Figuratively. He hopes.

"So— enough about the past, then. What's coming up next? Mark planning to take you off on another of his sting operations?" He sounds less than pleased with the idea.

"Plans for Egypt, I think. I don't know if he's already left or what, though. Been out of town and all, and I haven't seen him around, so I honestly don't know. He hasn't asked me face to face to go though. For the moment? Boring old work. And you know what? For the first time in a while, I'm glad of that." The path they're on is leading down toward the water's edge, like just about every path in Battery Park. Down toward the water taxis and the views, of course. "I just can't believe that really, all of this started here like a year ago. Met a guy here who, of all things, can do what I can do. And he seemed to know that I could do it too."

George shakes his head as he slips back into his old pace. "Undercover Boss meets Survivor. The guy's nuts, if you ask me." He glances across the water, at the muddled reflection of the nearby building lights. "It must be nice, knowing there's someone else out there who gets it— gets your ability, specifically. Haven't met anyone else with mine… I assume I'd recognize it if I had. Like a pair of magnets flying together, probably."

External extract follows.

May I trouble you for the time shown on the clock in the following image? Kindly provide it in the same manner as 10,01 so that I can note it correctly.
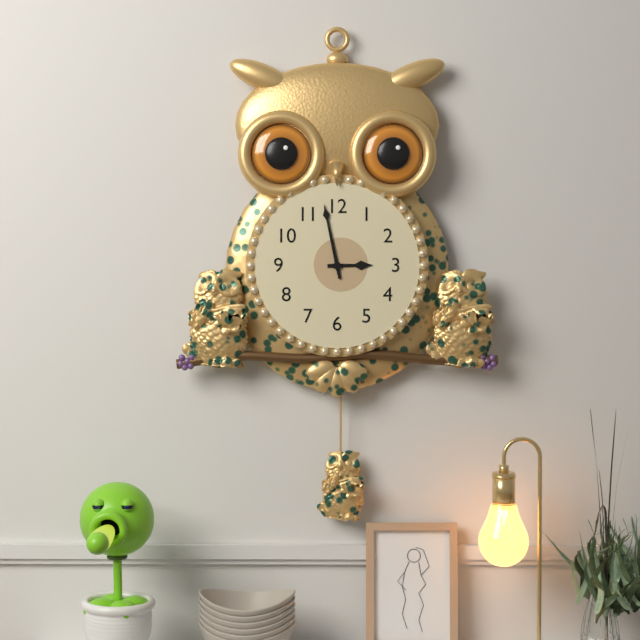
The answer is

When he talks, Alexandra slips off the path, and into the grass. A second later, she's kicked her flip-flops off and is standing barefoot in the cool grass. "This is one of the first things I did when I came to New York City. Barefoot in part of Central Park." Then…she wound up getting grazed by a bullet in the upper arm. "It's like, if someone wanted to understand what I can do, all they have to do is this. Just walk around and enjoy the cool grass underfoot. Dig around in the sand. Plant a garden. Anything. Come on, let's go down to to the rail there, and look at the water!" She's signaling that way with her hand, but before he can say no, she's already turning and strolling off that way.

The problem is that George doesn't get what her thing is like, not really. If it was easy as that, then doing yard work as a teenager would've counted. Still, he's willing to give it a shot, slipping his shoes and socks off and leaving them near the base of a droopy tree— it looks like a swampy area up ahead, she's probably got the right idea there.

"You probably - no, definitely - can't feel it, can you?" Alexandra asks as she backpedals through the grass. "When you were a kid did you ever try to lie about on concrete, close your eyes, count as high as you could and see if you could feel the Earth spin? It's like that, but different." She's left grinning a bit sheepishly at the incredibly useless explanation. "It's like…I can just…feel the Earth. Like, the way kids draw comfort from a heart beat. Or…OH! Like when you're in a long car ride and the vibration and road noise lulls you to sleep. It's like that. That's as best as I can describe it."

George scratches his head. "I can't feel what you feel, no. But I can sort of imagine it, I think. I remember feeling dizzy as a little kid, or going outside when the grass was iced over and not minding… but I think most people lose track of it pretty quickly. They start developing all these other senses and it gets drowned out."

"I guess I never grew out of it, huh?" Alexandra smirks a bit. "But…then now I know why I chose to go to USC for college, huh? Even if I didn't know know at the time, I can see it now. Out here though? This coast is really peaceful. Calming." She's spun around now, having reached the railing, and rests her forearms on it, looking out over the water. "I wonder if the Yamomami found a new home yet…" she muses, out loud.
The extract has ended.